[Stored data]
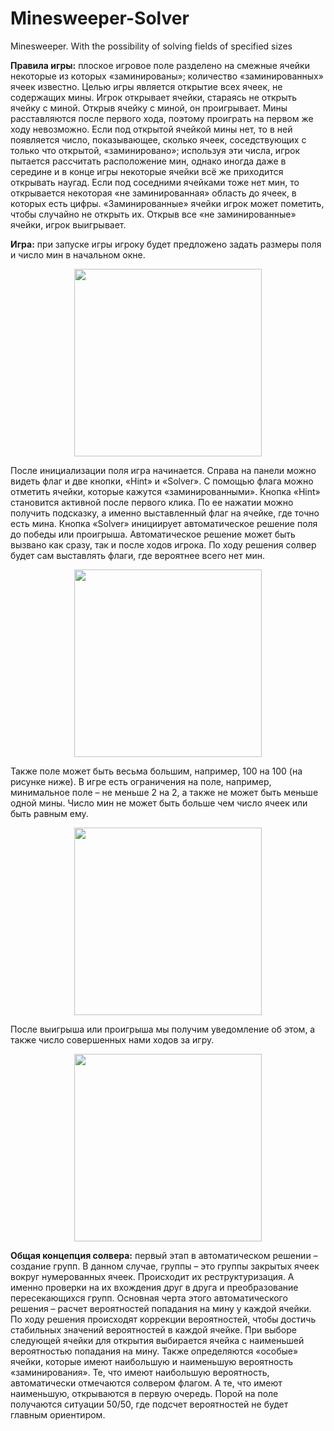 # Minesweeper-Solver
Minesweeper. With the possibility of solving fields of specified sizes

**Правила игры:**
плоское игровое поле разделено на смежные ячейки некоторые из которых «заминированы»; количество «заминированных» ячеек известно. Целью игры является открытие всех ячеек, не содержащих мины.
Игрок открывает ячейки, стараясь не открыть ячейку с миной. Открыв ячейку с миной, он проигрывает. Мины расставляются после первого хода, поэтому проиграть на первом же ходу невозможно. Если под открытой ячейкой мины нет, то в ней появляется число, показывающее, сколько ячеек, соседствующих с только что открытой, «заминировано»; используя эти числа, игрок пытается рассчитать расположение мин, однако иногда даже в середине и в конце игры некоторые ячейки всё же приходится открывать наугад. Если под соседними ячейками тоже нет мин, то открывается некоторая «не заминированная» область до ячеек, в которых есть цифры. «Заминированные» ячейки игрок может пометить, чтобы случайно не открыть их. Открыв все «не заминированные» ячейки, игрок выигрывает.

**Игра:** при запуске игры игроку будет предложено задать размеры поля и число мин в начальном окне.

<p align="center">
<img src="https://user-images.githubusercontent.com/70761083/178152642-2962077e-9028-4c45-b620-de6e31eb2c52.png" width="300" />
</p>

После инициализации поля игра начинается. Справа на панели можно видеть флаг и две кнопки, «Hint» и «Solver». 
С помощью флага можно отметить ячейки, которые кажутся «заминированными». Кнопка «Hint» становится активной после первого клика. По ее нажатии можно получить подсказку, а именно выставленный флаг на ячейке, где точно есть мина. 
Кнопка «Solver» инициирует автоматическое решение поля до победы или проигрыша. Автоматическое решение может быть вызвано как сразу, так и после ходов игрока. По ходу решения солвер будет сам выставлять флаги, где вероятнее всего нет мин. 

<p align="center">
<img src="https://user-images.githubusercontent.com/70761083/178152781-216d6085-3c92-456e-bbf1-4212dda38222.png" width="300" />
</p>

Также поле может быть весьма большим, например, 100 на 100 (на рисунке ниже). В игре есть ограничения на поле, например, минимальное поле – не меньше 2 на 2, а также не может быть меньше одной мины. Число мин не может быть больше чем число ячеек или быть равным ему.

<p align="center">
<img src="https://user-images.githubusercontent.com/70761083/178152891-8af72572-c8d1-487e-ae1f-28a570f7fa67.png" width="300" />
</p>

После выигрыша или проигрыша мы получим уведомление об этом, а также число совершенных нами ходов за игру.


<p align="center">
<img src="https://user-images.githubusercontent.com/70761083/178152980-9fb55ff1-f2ce-4a28-a1bd-d06538aad317.png" width="300" />
</p>

**Общая концепция солвера:** первый этап в автоматическом решении – создание групп. В данном случае, группы – это группы закрытых ячеек вокруг нумерованных ячеек. Происходит их реструктуризация. А именно проверки на их вхождения друг в друга и преобразование пересекающихся групп.
Основная черта этого автоматического решения – расчет вероятностей попадания на мину у каждой ячейки. По ходу решения происходят коррекции вероятностей, чтобы достичь стабильных значений вероятностей в каждой ячейке. При выборе следующей ячейки для открытия выбирается ячейка с наименьшей вероятностью попадания на мину. Также определяются «особые» ячейки, которые имеют наибольшую и наименьшую вероятность «заминирования». Те, что имеют наибольшую вероятность, автоматически отмечаются солвером флагом. А те, что имеют наименьшую, открываются в первую очередь.
Порой на поле получаются ситуации 50/50, где подсчет вероятностей не будет главным ориентиром.

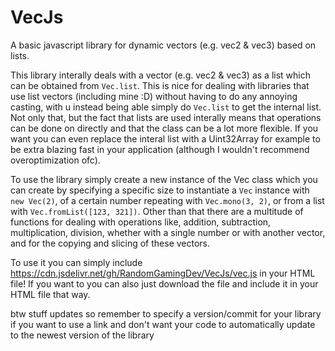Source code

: # VecJs
A basic javascript library for dynamic vectors (e.g. vec2 &amp; vec3) based on lists.

This library interally deals with a vector (e.g. vec2 & vec3) as a list which can be obtained from `Vec.list`. This is nice for dealing with libraries that use list vectors (including mine :D) without having to do any annoying casting, with u instead being able simply do `Vec.list` to get the internal list. Not only that, but the fact that lists are used interally means that operations can be done on directly and that the class can be a lot more flexible. If you want you can even replace the interal list with a Uint32Array for example to be extra blazing fast in your application (although I wouldn't recommend overoptimization ofc).

To use the library simply create a new instance of the Vec class which you can create by specifying a specific size to instantiate a `Vec` instance with `new Vec(2)`, of a certain number repeating with `Vec.mono(3, 2)`, or from a list with `Vec.fromList([123, 321])`. Other than that there are a multitude of functions for dealing with operations like, addition, subtraction, multiplication, division, whether with a single number or with another vector, and for the copying and slicing of these vectors.

To use it you can simply include https://cdn.jsdelivr.net/gh/RandomGamingDev/VecJs/vec.js in your HTML file! If you want to you can also just download the file and include it in your HTML file that way.

btw stuff updates so remember to specify a version/commit for your library if you want to use a link and don't want your code to automatically update to the newest version of the library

TASK TO CARRY OUT |
Can you edit the records so every "HTML file" becomes "HTML page", with everything else unchanged and the pictures left out?

RESPONSE BOX |
 # Minesweeper-Solver
Minesweeper. With the possibility of solving fields of specified sizes

**Правила игры:**
плоское игровое поле разделено на смежные ячейки некоторые из которых «заминированы»; количество «заминированных» ячеек известно. Целью игры является открытие всех ячеек, не содержащих мины.
Игрок открывает ячейки, стараясь не открыть ячейку с миной. Открыв ячейку с миной, он проигрывает. Мины расставляются после первого хода, поэтому проиграть на первом же ходу невозможно. Если под открытой ячейкой мины нет, то в ней появляется число, показывающее, сколько ячеек, соседствующих с только что открытой, «заминировано»; используя эти числа, игрок пытается рассчитать расположение мин, однако иногда даже в середине и в конце игры некоторые ячейки всё же приходится открывать наугад. Если под соседними ячейками тоже нет мин, то открывается некоторая «не заминированная» область до ячеек, в которых есть цифры. «Заминированные» ячейки игрок может пометить, чтобы случайно не открыть их. Открыв все «не заминированные» ячейки, игрок выигрывает.

**Игра:** при запуске игры игроку будет предложено задать размеры поля и число мин в начальном окне.

<p align="center">
<img src="https://user-images.githubusercontent.com/70761083/178152642-2962077e-9028-4c45-b620-de6e31eb2c52.png" width="300" />
</p>

После инициализации поля игра начинается. Справа на панели можно видеть флаг и две кнопки, «Hint» и «Solver». 
С помощью флага можно отметить ячейки, которые кажутся «заминированными». Кнопка «Hint» становится активной после первого клика. По ее нажатии можно получить подсказку, а именно выставленный флаг на ячейке, где точно есть мина. 
Кнопка «Solver» инициирует автоматическое решение поля до победы или проигрыша. Автоматическое решение может быть вызвано как сразу, так и после ходов игрока. По ходу решения солвер будет сам выставлять флаги, где вероятнее всего нет мин. 

<p align="center">
<img src="https://user-images.githubusercontent.com/70761083/178152781-216d6085-3c92-456e-bbf1-4212dda38222.png" width="300" />
</p>

Также поле может быть весьма большим, например, 100 на 100 (на рисунке ниже). В игре есть ограничения на поле, например, минимальное поле – не меньше 2 на 2, а также не может быть меньше одной мины. Число мин не может быть больше чем число ячеек или быть равным ему.

<p align="center">
<img src="https://user-images.githubusercontent.com/70761083/178152891-8af72572-c8d1-487e-ae1f-28a570f7fa67.png" width="300" />
</p>

После выигрыша или проигрыша мы получим уведомление об этом, а также число совершенных нами ходов за игру.


<p align="center">
<img src="https://user-images.githubusercontent.com/70761083/178152980-9fb55ff1-f2ce-4a28-a1bd-d06538aad317.png" width="300" />
</p>

**Общая концепция солвера:** первый этап в автоматическом решении – создание групп. В данном случае, группы – это группы закрытых ячеек вокруг нумерованных ячеек. Происходит их реструктуризация. А именно проверки на их вхождения друг в друга и преобразование пересекающихся групп.
Основная черта этого автоматического решения – расчет вероятностей попадания на мину у каждой ячейки. По ходу решения происходят коррекции вероятностей, чтобы достичь стабильных значений вероятностей в каждой ячейке. При выборе следующей ячейки для открытия выбирается ячейка с наименьшей вероятностью попадания на мину. Также определяются «особые» ячейки, которые имеют наибольшую и наименьшую вероятность «заминирования». Те, что имеют наибольшую вероятность, автоматически отмечаются солвером флагом. А те, что имеют наименьшую, открываются в первую очередь.
Порой на поле получаются ситуации 50/50, где подсчет вероятностей не будет главным ориентиром.

Source code

: # VecJs
A basic javascript library for dynamic vectors (e.g. vec2 &amp; vec3) based on lists.

This library interally deals with a vector (e.g. vec2 & vec3) as a list which can be obtained from `Vec.list`. This is nice for dealing with libraries that use list vectors (including mine :D) without having to do any annoying casting, with u instead being able simply do `Vec.list` to get the internal list. Not only that, but the fact that lists are used interally means that operations can be done on directly and that the class can be a lot more flexible. If you want you can even replace the interal list with a Uint32Array for example to be extra blazing fast in your application (although I wouldn't recommend overoptimization ofc).

To use the library simply create a new instance of the Vec class which you can create by specifying a specific size to instantiate a `Vec` instance with `new Vec(2)`, of a certain number repeating with `Vec.mono(3, 2)`, or from a list with `Vec.fromList([123, 321])`. Other than that there are a multitude of functions for dealing with operations like, addition, subtraction, multiplication, division, whether with a single number or with another vector, and for the copying and slicing of these vectors.

To use it you can simply include https://cdn.jsdelivr.net/gh/RandomGamingDev/VecJs/vec.js in your HTML page! If you want to you can also just download the file and include it in your HTML page that way.

btw stuff updates so remember to specify a version/commit for your library if you want to use a link and don't want your code to automatically update to the newest version of the library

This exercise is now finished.